Maksim Proshin

Personal information
- Full name: Maksim Aleksandrovich Proshin
- Date of birth: 13 February 1976 (age 50)
- Height: 1.73 m (5 ft 8 in)
- Position: Midfielder

Senior career*
- Years: Team / Apps / (Gls)
- 1993: FC Ilmen Novgorod (D4)
- 1994: FC Zenit-d St. Petersburg / 10 / (1)
- 1995: FC Lokomotiv St. Petersburg / 24 / (0)
- 1996–1998: FC Torpedo Pavlovo / 99 / (8)
- 1999: FC Torpedo-Viktoriya Nizhny Novgorod / 40 / (2)
- 2000: FC Baltika Kaliningrad / 19 / (0)
- 2000: FC Volgar-Gazprom Astrakhan / 9 / (0)
- 2001–2002: FC Dynamo-SPb St. Petersburg / 48 / (8)
- 2002: FC Petrotrest St.
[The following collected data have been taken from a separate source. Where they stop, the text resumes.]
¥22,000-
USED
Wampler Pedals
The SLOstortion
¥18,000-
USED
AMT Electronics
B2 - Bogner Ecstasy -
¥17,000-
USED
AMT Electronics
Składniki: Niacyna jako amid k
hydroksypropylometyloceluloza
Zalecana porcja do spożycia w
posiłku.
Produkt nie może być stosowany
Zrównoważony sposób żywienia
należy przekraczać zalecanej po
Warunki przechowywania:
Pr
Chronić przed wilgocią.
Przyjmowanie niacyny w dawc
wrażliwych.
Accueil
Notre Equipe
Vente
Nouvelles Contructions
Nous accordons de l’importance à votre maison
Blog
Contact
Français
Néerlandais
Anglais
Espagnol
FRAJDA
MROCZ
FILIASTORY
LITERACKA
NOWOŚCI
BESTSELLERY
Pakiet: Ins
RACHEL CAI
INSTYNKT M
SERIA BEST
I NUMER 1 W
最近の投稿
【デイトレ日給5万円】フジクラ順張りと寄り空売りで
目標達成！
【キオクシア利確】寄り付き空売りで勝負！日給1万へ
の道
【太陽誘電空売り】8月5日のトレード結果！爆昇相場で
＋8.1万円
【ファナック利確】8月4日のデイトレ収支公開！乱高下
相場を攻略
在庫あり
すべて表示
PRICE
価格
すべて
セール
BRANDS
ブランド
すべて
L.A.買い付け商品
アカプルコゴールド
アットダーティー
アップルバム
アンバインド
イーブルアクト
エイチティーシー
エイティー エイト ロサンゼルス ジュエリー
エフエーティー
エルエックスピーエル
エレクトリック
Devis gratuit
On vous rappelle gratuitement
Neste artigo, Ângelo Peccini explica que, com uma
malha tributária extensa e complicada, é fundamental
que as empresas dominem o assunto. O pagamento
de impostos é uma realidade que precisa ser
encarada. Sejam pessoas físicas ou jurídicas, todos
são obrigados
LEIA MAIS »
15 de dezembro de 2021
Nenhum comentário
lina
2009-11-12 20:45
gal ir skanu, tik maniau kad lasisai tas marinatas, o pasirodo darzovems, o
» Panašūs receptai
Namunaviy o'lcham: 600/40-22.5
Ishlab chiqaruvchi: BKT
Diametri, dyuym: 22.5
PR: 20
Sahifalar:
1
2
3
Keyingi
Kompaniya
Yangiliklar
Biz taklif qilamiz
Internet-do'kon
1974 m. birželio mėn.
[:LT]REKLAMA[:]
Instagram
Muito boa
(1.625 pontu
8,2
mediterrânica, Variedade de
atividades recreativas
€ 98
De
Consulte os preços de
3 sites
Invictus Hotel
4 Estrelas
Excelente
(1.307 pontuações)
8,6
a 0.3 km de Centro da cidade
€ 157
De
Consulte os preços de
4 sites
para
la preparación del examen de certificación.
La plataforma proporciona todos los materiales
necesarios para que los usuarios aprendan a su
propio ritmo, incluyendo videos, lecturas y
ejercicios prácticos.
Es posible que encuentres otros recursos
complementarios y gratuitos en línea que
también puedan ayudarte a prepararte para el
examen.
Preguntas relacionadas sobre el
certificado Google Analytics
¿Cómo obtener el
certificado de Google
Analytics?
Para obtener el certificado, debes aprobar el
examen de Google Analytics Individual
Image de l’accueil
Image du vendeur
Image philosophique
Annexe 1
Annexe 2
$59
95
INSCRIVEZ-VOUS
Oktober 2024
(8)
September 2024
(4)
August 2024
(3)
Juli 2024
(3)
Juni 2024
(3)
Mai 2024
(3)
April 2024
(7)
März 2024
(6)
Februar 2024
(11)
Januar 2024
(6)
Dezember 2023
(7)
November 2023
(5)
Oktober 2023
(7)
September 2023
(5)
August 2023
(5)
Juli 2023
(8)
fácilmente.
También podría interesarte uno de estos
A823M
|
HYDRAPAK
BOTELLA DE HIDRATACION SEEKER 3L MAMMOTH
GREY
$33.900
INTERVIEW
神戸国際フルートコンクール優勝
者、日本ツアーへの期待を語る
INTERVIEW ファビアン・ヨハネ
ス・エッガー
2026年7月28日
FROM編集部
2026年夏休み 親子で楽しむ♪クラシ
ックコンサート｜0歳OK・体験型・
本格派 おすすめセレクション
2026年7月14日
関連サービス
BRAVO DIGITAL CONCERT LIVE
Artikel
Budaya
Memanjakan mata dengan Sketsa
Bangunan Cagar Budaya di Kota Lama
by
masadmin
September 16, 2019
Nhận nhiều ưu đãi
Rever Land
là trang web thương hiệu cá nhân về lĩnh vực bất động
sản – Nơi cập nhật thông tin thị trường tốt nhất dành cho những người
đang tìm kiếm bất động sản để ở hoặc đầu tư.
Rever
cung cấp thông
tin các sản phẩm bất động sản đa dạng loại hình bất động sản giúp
Petersburg (D4)
- 2002–2005: FC Metallurg Lipetsk / 110 / (17)
- 2005–2006: FC SKA-Energiya Khabarovsk / 29 / (3)
- 2007: FC Avangard Kursk / 10 / (0)
- 2008: FC Garant-Sport Novgorod (D4)
- 2008–2011: FC Sever Murmansk / 95 / (15)

= Maksim Proshin =

Russian footballer

Maksim Aleksandrovich Proshin (Максим Александрович Прошин; born 13 February 1976) is a Russian former professional football player.

==Club career==
He played eight seasons in the Russian Football National League for seven different clubs.